“Perhaps I’m simply better suited to be observer than inhabitant.”
This line I find, just a scrap of paragraph in a folder, written years ago in an essay for a poetry class. Except tonight, I don’t think it’s about poetry at all.
This week there’s five interviews, two of them second ones, and still, no job offers. It’s not personal, I tell myself. Except that it is. I’m overqualified for these positions. One interviewer even points out this fact in the first of our two interviews. I could easily do the work. But maybe what I can’t do is connect. Not with them, not also with the people I most want to.
“Perhaps I’m simply better suited to be observer than inhabitant.”
When I write this line there’s no baby because I’ve lost it.

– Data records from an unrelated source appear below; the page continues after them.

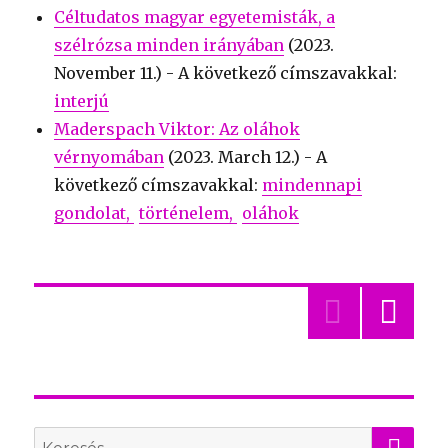
Céltudatos magyar egyetemisták, a
szélrózsa minden irányában
(
2023.
November 11.
) - A következő címszavakkal:
interjú
Maderspach Viktor: Az oláhok
vérnyomában
(
2023. March 12.
) - A
következő címszavakkal:
mindennapi
gondolat
történelem
oláhok
»
KER
Search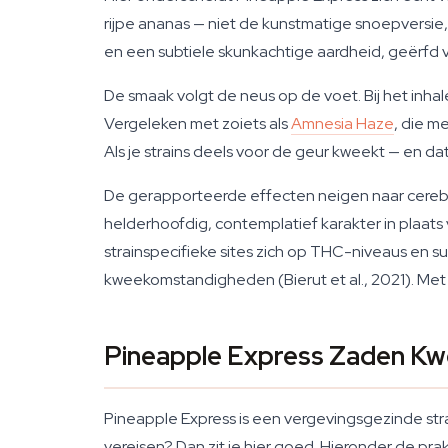
rijpe ananas — niet de kunstmatige snoepversie, 
en een subtiele skunkachtige aardheid, geërfd 
De smaak volgt de neus op de voet. Bij het inhaler
Vergeleken met zoiets als
Amnesia Haze
, die m
Als je strains deels voor de geur kweekt — en 
De gerapporteerde effecten neigen naar cerebr
helderhoofdig, contemplatief karakter in plaat
strainspecifieke sites zich op THC-niveaus en s
kweekomstandigheden (Bierut et al., 2021). Me
Pineapple Express Zaden Kw
Pineapple Express is een vergevingsgezinde stra
vereisen? Dan zit je hier goed. Hieronder de pra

It’s just a photo then, a rectangle of black and white shoved in the back of a closet. That winter, I can’t stop writing about the cold, all the shapes of it, the way it wound inside me, the geometry of snow, the days it sparkled and shone and the days it just ached, can’t stop writing too about the Snow Queen, when the boy climbed aboard her sled, when the girl followed them to the ends of the earth, when she gave up everything just to get him back. For years to come, I’m that dumb girl dreaming. What wouldn’t I give to have them back? To have them all back?
“Perhaps I’m simply better suited to be observer than inhabitant.”
This winter as with every winter, I’m re-reading yet again the book. The boy crouches on the cover, the wind blowing his hair to the side, all of him tinted cold, tinged with blue. It’s the first winter I think I’m not the girl. The first winter there are lines I draw and places I won’t follow.
Who am I then, if not her? The Queen? See how, in chapter 8, she studies the volcano from afar, its nature not akin to hers, those black firepots puffing their ash, their lava, steadily down the mountain. She doesn’t try to change it, nor stop it, nor follow it.
And when the boy too leaves her, to go back to the garden with the girl, her cheeks like roses, she will not stop nor follow him.
In fact, the story will not tell us of her again at all. Not if Queen had been angry. Not if she had wept. Not if she had spent nights unsleeping while the snow, white, swarmed like bees.
Not if she had wished, or if she still wished, that with him, in even the tiniest corner of his heart, she not been only observer but also inhabitant.